Despite Renata’s best efforts, Celeste can’t ignore Mary Louise’s custody case. Rejecting a settlement and taking the case to court means that the circumstances of Perry’s death will undoubtedly come up. Celeste’s cohort will definitely be called to the stand to testify to her parental fitness. If any of the Monterey Five muddy the facts under oath, they could be in big trouble. Or as Renata grimly puts it, “It’s a fucking perjury trap.” The titular big little lie, the one that’s bonded them since the start of the season, has finally become a tangible problem.

Still, Madeline (Reese Witherspoon) is naïvely convinced that they can preserve the lie and their reputations, the same way they murdered Perry: through teamwork! “Look, we have to stick together,” she insists. “That’s the only way we’ve gotten this far. If we stick together, we’ll be fine. We’re gonna be fine!”

Narrator: They were definitely not fine. The pep talk falls on somewhat deaf ears, what with Celeste trying to juggle parenting and handling the guardianship suit, Bonnie (Zoe Kravitz) caring for her comatose mother Elizabeth — who resurfaces to consciousness for a moment, to instruct her daughter to kill her (!) — and of course, Renata attempting to bolster morale post-bankruptcy with an impromptu mother-daughter bonding day.

Even Madeline herself has emotional heavy-lifting to do: She’s road-tripping to Big Sur with Ed in tow, in desperate hopes of repairing the marriage she damaged with infidelity. It’s a bust: The marriage retreat entails an awkward hugging exercise straight out of a high school theater class. For the woman who snapped, “Don’t touch me!” to her yogi, hugging strangers is clearly not the hoped-for emotional detox she intended. Instead, she opts for a surprisingly lucid bit of psychoanalysis (maybe Dr. Reisman’s sessions finally rubbed off on her), confessing that her own personal hang-ups about marriage led her astray. “I wanna be the destroyer, not the destroyee,” she tells Ed, who’s still salty about being his wife’s pragmatic choice, not her impassioned lover. “If I fuck up again, it will not be with infidelity. All my future mistakes will be brand new ones.”

But history is doomed to repeat itself. Madeline might find herself more of a destroyee than she’d prefer, as the episode closes with a few sizzling final images. Seated at a bar (the same one where Celeste picked up the bartender?), Ed encounters Tori Bachman (Sarah Sokolovic), who’s clearly looking for more than a tête-à-tête.
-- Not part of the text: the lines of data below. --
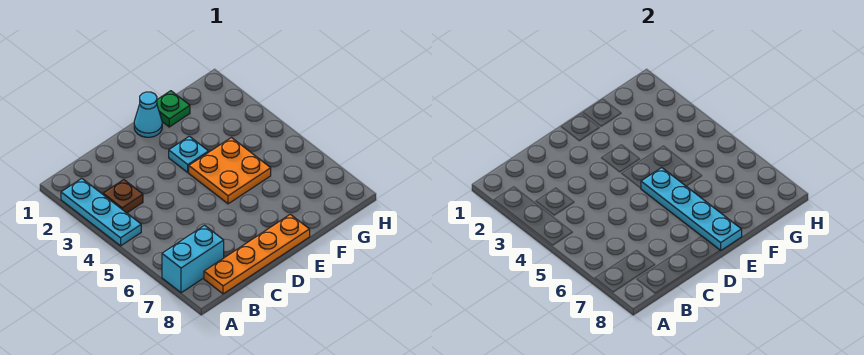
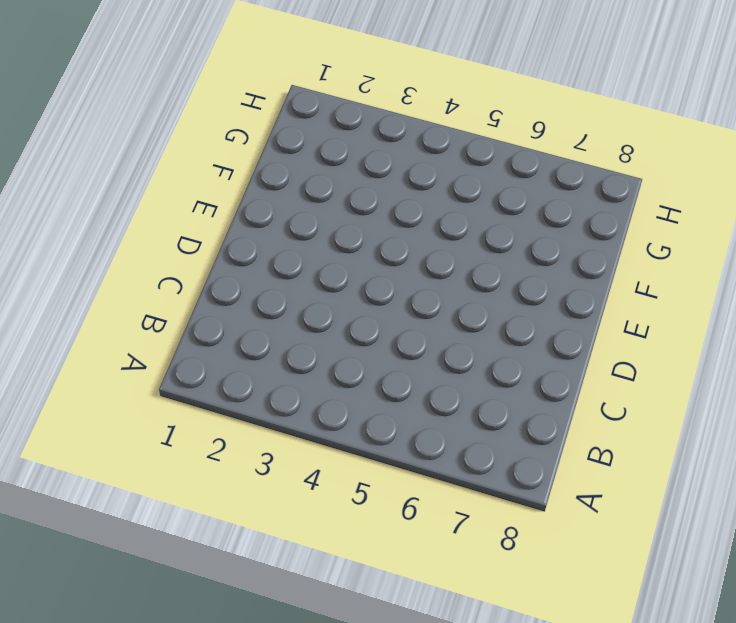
none -> cyan 1x3 plate [61,178,141,246]
none -> cyan 1x2 brick [162,225,224,293]

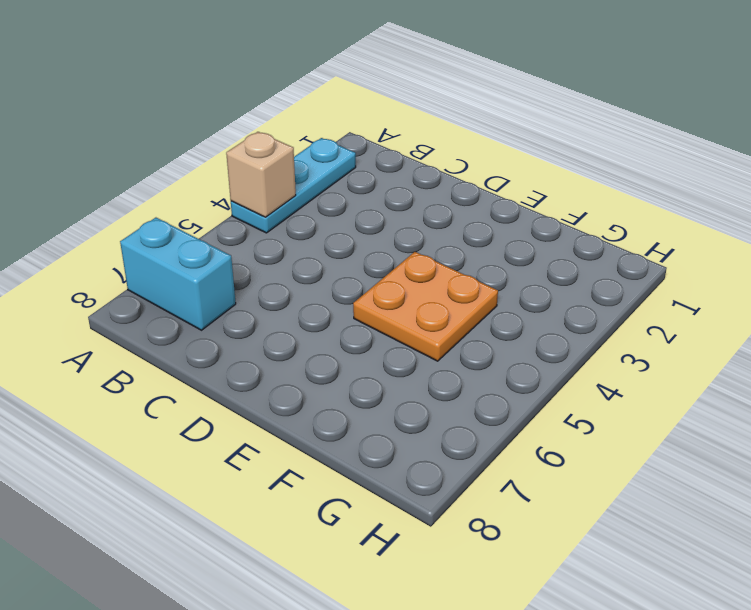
tan 1x1 brick [226,132,296,217] -> none
none -> brown 1x1 plate [103,180,143,213]
none -> orange 1x4 plate [204,214,310,294]

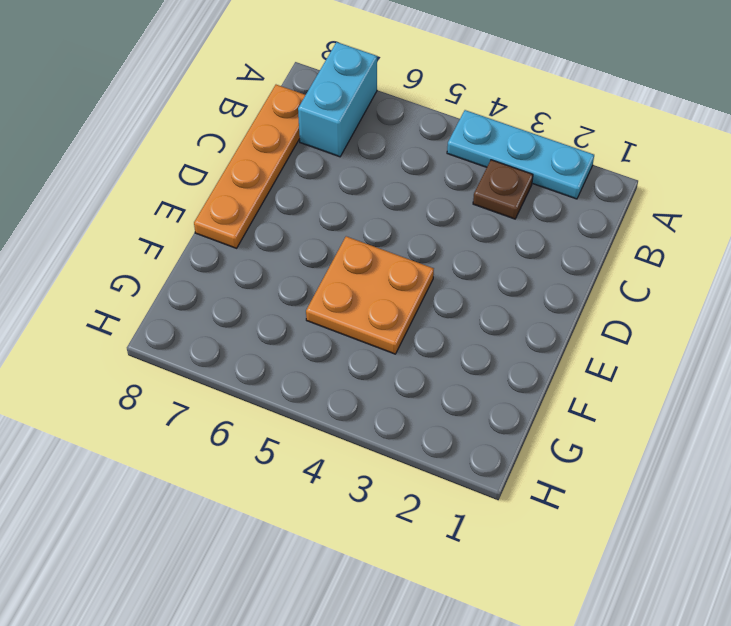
none -> cyan 1x1 cone [134,92,162,137]
none -> cyan 1x1 plate [169,136,209,172]

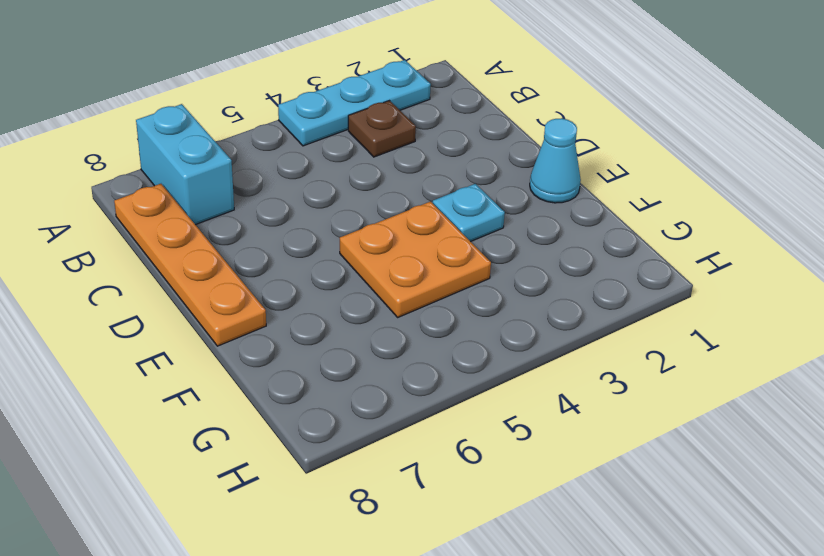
none -> green 1x1 plate [157,91,190,127]
none -> cyan 1x4 plate [641,168,742,251]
Both cheated on by their partners — with the other’s partner, no less — they survey each other inquisitively. Meanwhile, Madeline remembers bits of the affair through erratic flashback, which seems to be director Andrea Arnold’s signature cinematographic choice this episode. Madeline just might get a bitter taste of her own medicine.

That’s not all, in the way of last-minute plot twists. As Bonnie loiters outside the police station again, ostensibly contemplating turning herself in, she comes face-to-face with none other than sweet golden boy, Corey (Douglas Smith), shadily exiting the station. Et tu, Corey? With the quirky sartorial choices and fun facts about marine life? If Corey really is a police informant, it’s all the more brutal considering that Corey is Jane’s first re-entry into sexual intimacy after her traumatic rape. It would take a seriously cold (little) heart to ignore the severity of that betrayal.

With only two episodes left in the season, writer David E. Kelley and director Andrea Arnold have a relatively limited two hours or so to tie off a handful of loose ends. Though Madeline delivered a convincing speech, it seems that Ed’s vindictive infidelity might ruin any chance of salvaging the marriage. Meanwhile, Renata will learn to navigate proletariat life (put that Gucci fanny-pack collection up for sale) and Jane will eventually learn about Corey’s suspicious extracurriculars. Bonnie’s vision of drowning might transition from psychological to real. It would be a convenient, if predictable, finale if Celeste’s custody case manifested in an explosive final courtroom trial, during which everything came to a head. Whether truth will out is anyone’s guess.